A certidão de uso e ocupação do solo é o documento que atesta os potenciais usos de um determinado imóvel à luz da legislação urbanística, seja do ponto de vista qualitativo ou quantitativo. Por meio dela, a administração pública informa aos interessados sobre as possibilidades de utilização do bem, se comercial, industrial, residencial ou misto, por exemplo, e sobre as especificidades do seu aproveitamento, como coeficiente de aproveitamento, garagens, número de gabaritos, número de habitações, recuos frontal e lateral e taxa de ocupação.
Isso implica dizer que essa certidão serve para apontar os tipos de atividade que podem ser desenvolvidas no local, indicando as formas adequadas de utilização do solo em questão de acordo com o zoneamento da área, seja para fins de construção, reforma, ampliação, parcelamento ou usos em geral. Normalmente, é o zoneamento urbanístico que é levado em consideração, o qual está definido em normas municipais como Plano Diretor, Lei de Uso e Ocupação do Solo, Código de Urbanismo, Código de Edificações etc. Com o advento do Estatuto da Metrópole (Lei 13.089/2015), agora se faz necessário a observação do plano de desenvolvimento urbano integrado ou de aglomeração urbana quando a região metropolitana ou a aglomeração urbana em questão dispuser dessa normativa intermunicipal.
O expediente é importante para quem negocia ou pretende negociar na área imobiliária, uma vez que as informações prestadas concorrem diretamente para a definição do valor do bem, pois quanto maiores as possibilidades de aproveitamento do bem maior tende a ser o seu valor. Daí o seu manuseio corrente pelos atores do setor, a exemplo de engenheiros, empresários, corretores, arquitetos e advogados, seja para fins de compra, incorporação, locação, permuta ou venda.
O município é o responsável pela emissão do documento, uma vez que se trata da entidade encarregado da execução da política de desenvolvimento urbano, consoante dispõe a Constituição Federal de 1988[1]. Com efeito, nem a União nem os estados podem fazer as vezes do ente local nessa matéria, posto que se trata de competência privativa[2].
========================================================================
» Sua tarefa
Transcreva fielmente o trecho do texto sobre a certidão de uso e ocupação do solo compreendido entre "Isso implica dizer" e "dessa normativa intermunicipal.", inclusive. A listagem a seguir não tem relação com o texto.

» Bloco de dados
========================================================================
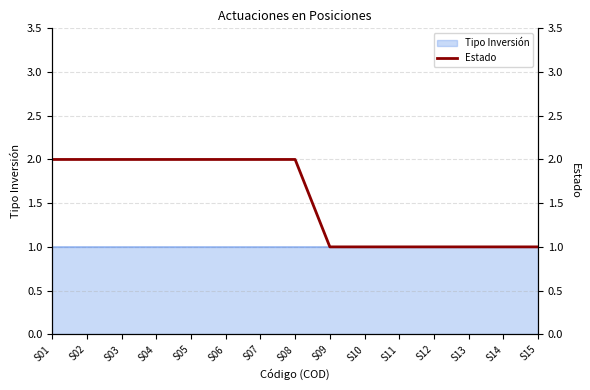

At which label is the value closest to 1?

S09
========================================================================
» Solução
Isso implica dizer que essa certidão serve para apontar os tipos de atividade que podem ser desenvolvidas no local, indicando as formas adequadas de utilização do solo em questão de acordo com o zoneamento da área, seja para fins de construção, reforma, ampliação, parcelamento ou usos em geral. Normalmente, é o zoneamento urbanístico que é levado em consideração, o qual está definido em normas municipais como Plano Diretor, Lei de Uso e Ocupação do Solo, Código de Urbanismo, Código de Edificações etc. Com o advento do Estatuto da Metrópole (Lei 13.089/2015), agora se faz necessário a observação do plano de desenvolvimento urbano integrado ou de aglomeração urbana quando a região metropolitana ou a aglomeração urbana em questão dispuser dessa normativa intermunicipal.